Venimos de hablar de guerras y de Don Juanes atípicos, y nadie ha escrito sobre el mito de Don Juan como Jardiel, que lo define “no como un hombre espiritual, aventurero, idealista, fauno, coleccionista o tirano, sino como un idiota” (lo hace en la descacharrante novela Pero… ¿hubo alguna vez 11.000 vírgenes?).
No es fácil elogiar a un escritor que mandó escribir en su epitafio lo siguiente: “Si queréis los mejores elogios, moríos”. Aun así, Jardiel fue y es el mejor escritor cómico (y tragicómico) de nuestras letras. Comediógrafo genial, cabeza visible (y repeinada) de la otra generación del 27, la del humorismo violento. Artesano (construía sus maquetas para cines futuristas), ilustrador y personaje inquieto: un dandy retaco con la lengua más afilada que despertaba las antipatías (y las simpatías) tanto del bando republicano como del franquista. Tachado de misógino, en 1931 estrenó una obra casi feminista titulada El sexo débil ha hecho gimnasia y un buen día una de sus nietas me confesó que, cuando siendo una niña se le estropeaban los vestidos, el Jardiel abuelo, tan manitas, le retocaba los bordados (un hombre machista de los años treinta remendando un bodoque).
Jardiel, el gran Jardiel Poncela, que conoció el éxito masivo y el desprecio absoluto en vida, que decía que los críticos eran parásitos de la literatura y quería fumigarlos con insecticida Fitz, una vez incluso mandó atornillar la butaca donde debía sentarse un eminente crítico de espaldas al escenario donde iba a estrenar una obra.

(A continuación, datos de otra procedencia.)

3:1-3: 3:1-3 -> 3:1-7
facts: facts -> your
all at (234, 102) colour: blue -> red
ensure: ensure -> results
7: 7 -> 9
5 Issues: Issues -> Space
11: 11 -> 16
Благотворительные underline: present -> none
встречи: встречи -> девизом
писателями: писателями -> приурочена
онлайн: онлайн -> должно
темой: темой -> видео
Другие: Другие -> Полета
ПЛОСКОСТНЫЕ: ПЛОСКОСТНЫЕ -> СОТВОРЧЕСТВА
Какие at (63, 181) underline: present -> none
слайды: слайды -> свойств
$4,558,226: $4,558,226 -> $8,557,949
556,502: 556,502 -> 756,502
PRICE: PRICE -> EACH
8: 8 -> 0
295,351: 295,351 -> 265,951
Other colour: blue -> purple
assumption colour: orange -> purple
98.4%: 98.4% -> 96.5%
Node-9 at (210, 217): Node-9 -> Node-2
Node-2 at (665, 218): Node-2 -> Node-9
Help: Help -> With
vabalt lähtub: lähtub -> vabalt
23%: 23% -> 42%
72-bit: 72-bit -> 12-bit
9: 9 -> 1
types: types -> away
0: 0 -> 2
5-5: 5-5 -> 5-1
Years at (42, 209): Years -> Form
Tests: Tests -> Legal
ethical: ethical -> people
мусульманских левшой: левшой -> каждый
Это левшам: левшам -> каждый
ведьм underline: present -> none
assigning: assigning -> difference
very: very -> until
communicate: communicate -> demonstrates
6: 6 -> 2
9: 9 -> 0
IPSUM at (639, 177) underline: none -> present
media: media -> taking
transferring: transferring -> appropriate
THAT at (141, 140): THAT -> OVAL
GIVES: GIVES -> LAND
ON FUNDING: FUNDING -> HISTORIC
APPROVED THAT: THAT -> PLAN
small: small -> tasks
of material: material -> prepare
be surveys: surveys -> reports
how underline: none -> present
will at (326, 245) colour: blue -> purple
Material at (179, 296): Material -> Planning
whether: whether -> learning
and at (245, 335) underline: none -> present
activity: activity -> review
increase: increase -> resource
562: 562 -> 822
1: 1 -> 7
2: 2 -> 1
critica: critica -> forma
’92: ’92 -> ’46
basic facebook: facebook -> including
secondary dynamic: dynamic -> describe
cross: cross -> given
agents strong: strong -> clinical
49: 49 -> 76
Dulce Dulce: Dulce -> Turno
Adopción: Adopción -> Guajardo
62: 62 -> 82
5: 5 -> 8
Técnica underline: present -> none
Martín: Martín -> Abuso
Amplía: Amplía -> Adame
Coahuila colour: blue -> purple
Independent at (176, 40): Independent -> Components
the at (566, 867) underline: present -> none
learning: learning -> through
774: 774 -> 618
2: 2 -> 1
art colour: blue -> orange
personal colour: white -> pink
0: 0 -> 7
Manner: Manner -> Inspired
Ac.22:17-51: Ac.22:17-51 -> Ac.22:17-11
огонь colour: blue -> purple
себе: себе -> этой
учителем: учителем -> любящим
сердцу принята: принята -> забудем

Sus aforismos son joyas absolutas de risa pura y también melancólica. Las cosas son Jardiel (graciosas, ingeniosas, decisivas, filosóficas y frescas), porque Jardiel es de esos autores que hacen de su nombre adjetivo. Jardiel Poncela, ese que decía que “la timidez es un sólido que solo se diluye en alcohol y en dinero”, conocerá en próximas entregas a las grandes estrellas de Hollywood, pero, de momento, despidámonos con la dedicatoria de una de sus novelas. Una dedicatoria que es muy Jardiel:
“Dedicatoria:
A Enrique Jardiel Poncela,
Mi mayor enemigo, con la adhesión, la simpatía y el afecto de
Enrique Jardiel Poncela”.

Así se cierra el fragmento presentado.